7. И в этих условиях проповедь Макиавелли находила отклик и понимание: и для сторонников (большей частью тайных) и для противников она звучала как надгробная критика похороненного идеального целого и обьявление о том, что отныне “все позволено”. Гугенотские критики Макиавелли конца 16 века например были убеждены, что его идеи, распространение которых во Франции связывали с правлением королевы матери Екатерины Медичи,  оправдывали и обосновывали организацию знаменитой Варфоломеевской ночи, т.е. убийства тысяч гугенотов в Париже и других французских городах в 1572 г. Замечательный немецкий историк Фридрих Майнеке в своей ключевой работе “Идея государственного разума в новой истории”, законченной вскоре после того, как нацисты в 1935 г. добились его отставки с поста редактора
главного немецкого исторического журнала Historische Zeitschrift, писал: “ Теория Макиавелли была мечом, который вонзили в бок западному человечеству, заставив его вскрикнуть и обернуться.

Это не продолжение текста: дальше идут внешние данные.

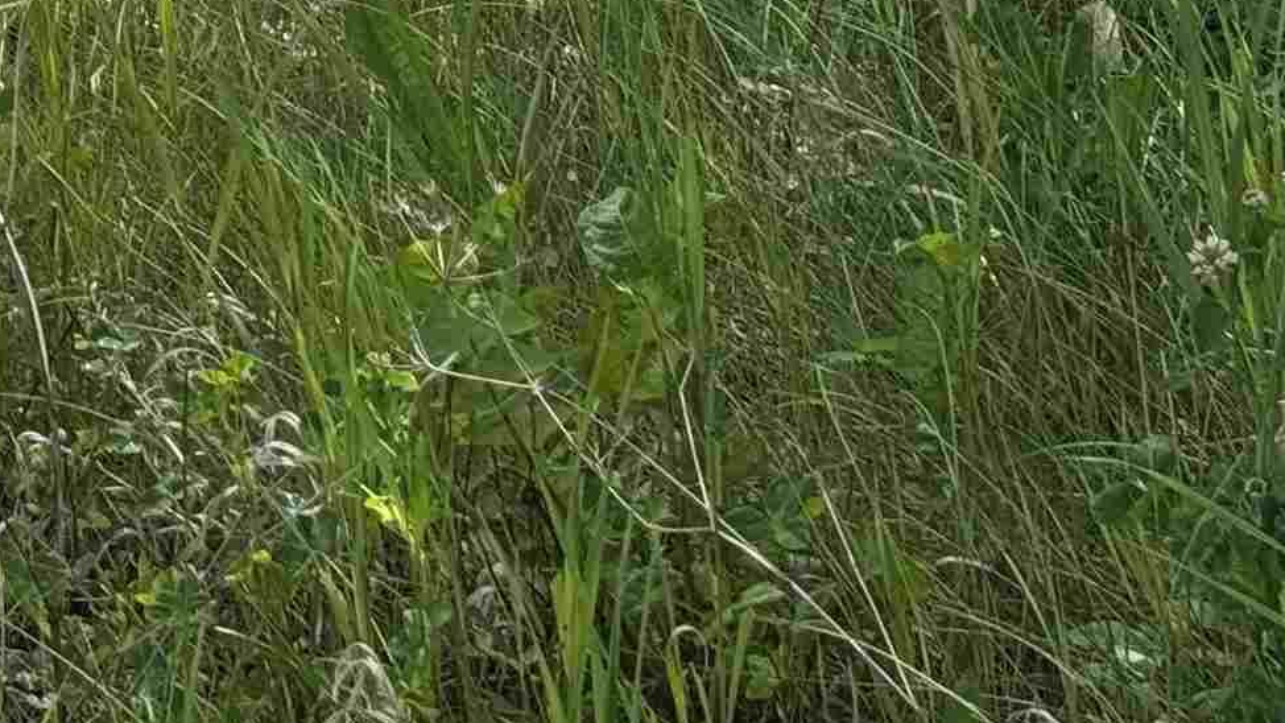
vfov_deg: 7.1
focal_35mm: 165
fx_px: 5622
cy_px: -790
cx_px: -646
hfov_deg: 12.4
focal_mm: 6.76
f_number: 1.78
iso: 64
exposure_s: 1/2415
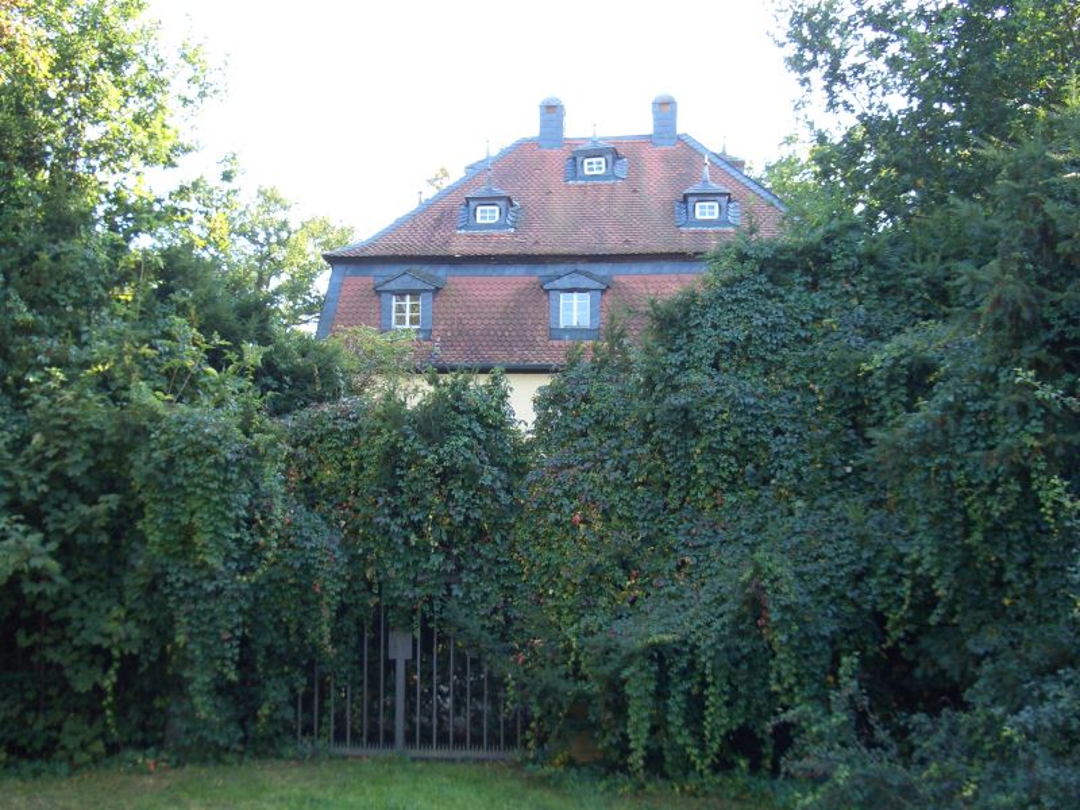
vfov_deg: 35.1
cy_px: 405
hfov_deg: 45.8
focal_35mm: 41
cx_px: 540
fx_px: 1279
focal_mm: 6.8
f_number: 2.8
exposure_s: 1/100
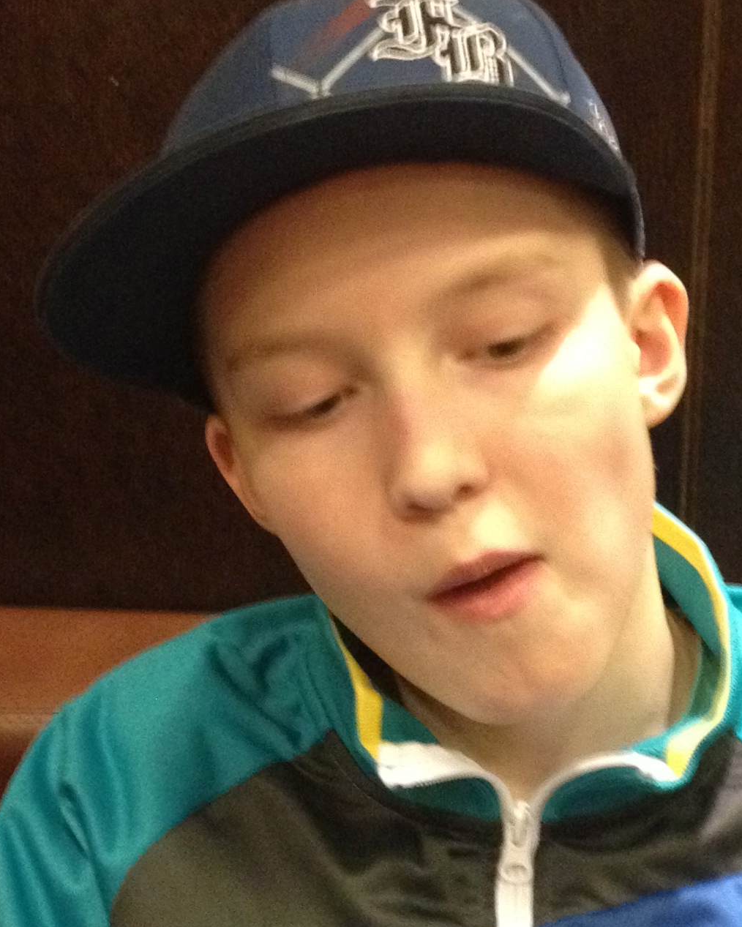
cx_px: 504
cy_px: 548
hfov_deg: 17.4
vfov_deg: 21.7
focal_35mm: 88
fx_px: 2415
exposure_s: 1/15
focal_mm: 4.28
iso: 500
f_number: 2.4
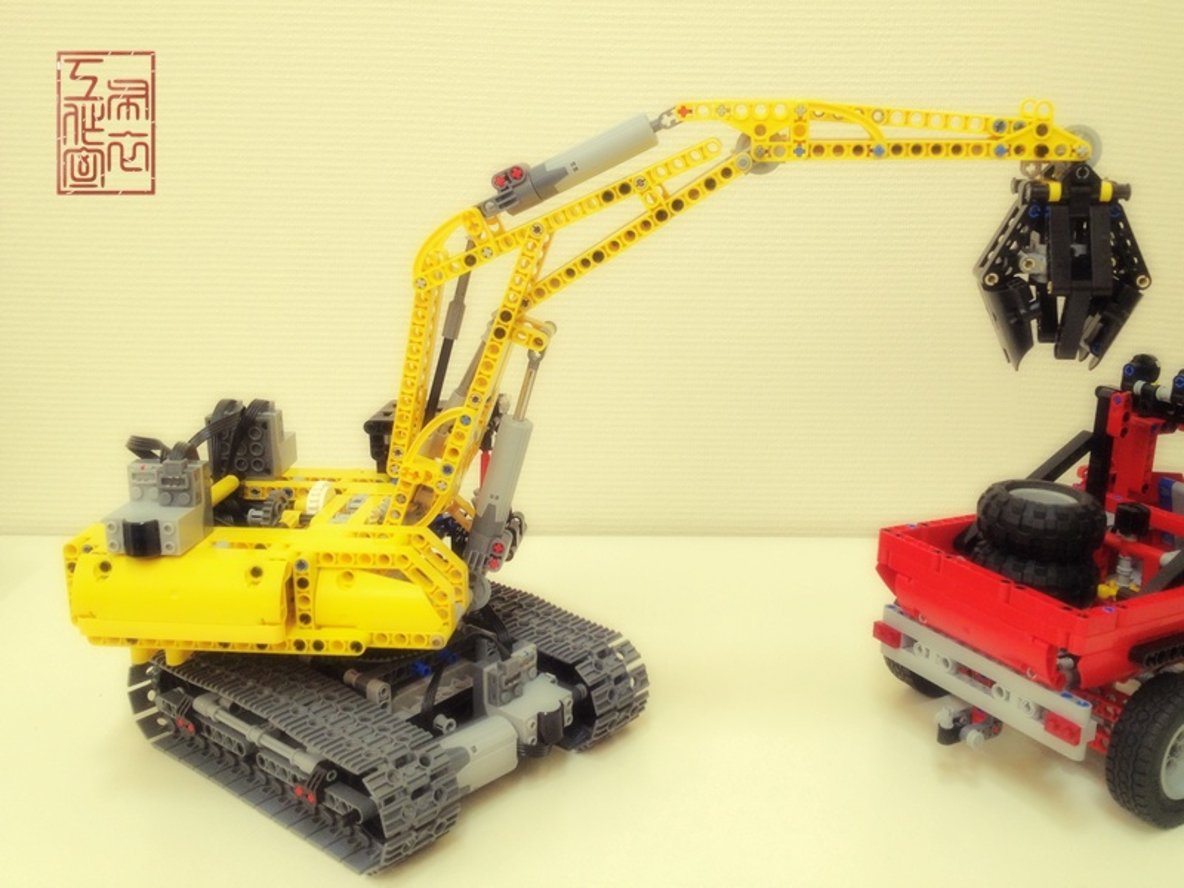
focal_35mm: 35
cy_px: 444
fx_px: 1197
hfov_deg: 52.6
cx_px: 592
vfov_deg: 40.7
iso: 80
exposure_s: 1/20
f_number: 2.4
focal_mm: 4.28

Это должно было случиться, ибо не только было серьезно ранено подлинное нравственное чувство, но смерть также угрожала христианским воззрениям всех церквей и сект и следовательно сильнейшей связи, соединявшей людей и народы, высшей духовной силе, которая властвовала над ними.” (Meinecke, 1957, 49).

8. Это кошмар смерти, развала, вражды и хаоса, который для Майнеке был также повидимому связан с предчувствием надвигающейся мировой войны, преследовал и людей середины 16 века, чья молодость была связана с идеальными устремлениями и надеждами Высокого Возрождения и которым приходилось доживать свою жизнь в "преступный и постыдный" (по выражению старого Микеланджело) век политических распрей и религиозной ненависти. Картина Питера Брейгеля Старшего Триумф смерти, созданная в 1560е годы в предчувствии 80 летней войны между маленькими Нидерландами и мировой Испанской империей хорошо выражает это чувство ужаса перед надвигающейся неотвратимой бедой.

9. В основе этого кризиса лежал разрушивший иерархическую гармонию новый разрыв между общим и отдельным и человеческий разум поэтому должен был сосредоточиться на осмыслении этого разрыва и способах его преодоления или по крайней мере локализации. Утраченную гармонию нужно было найти вновь: в человеческом сердце и в движении светил.

10. Никто не искал ее с большей страстью, чем астроном и математик Иоганн Кеплер, в поисках природного символа динамического (а не статического, как во времена Ренессанса) равновесия, обратившийся к идее эллиптических орбит, которую, по его словам, ему "открыл Бог". Так действие, динамика жизни, разрушавшая гармонию, теперь сама должна была привести к обретению той же смысловой гармонии на новом, более глубоком уровне. "Господи, не дай мне прожить жизнь напрасно", восклицал перед смертью учитель Кеплера астроном Тихо Браге, чьи астрономические таблицы, послужили основой для открытия Кеплером законов небесного движения, которые в свою очередь стали одной из отправных точек для рассуждений Ньютона.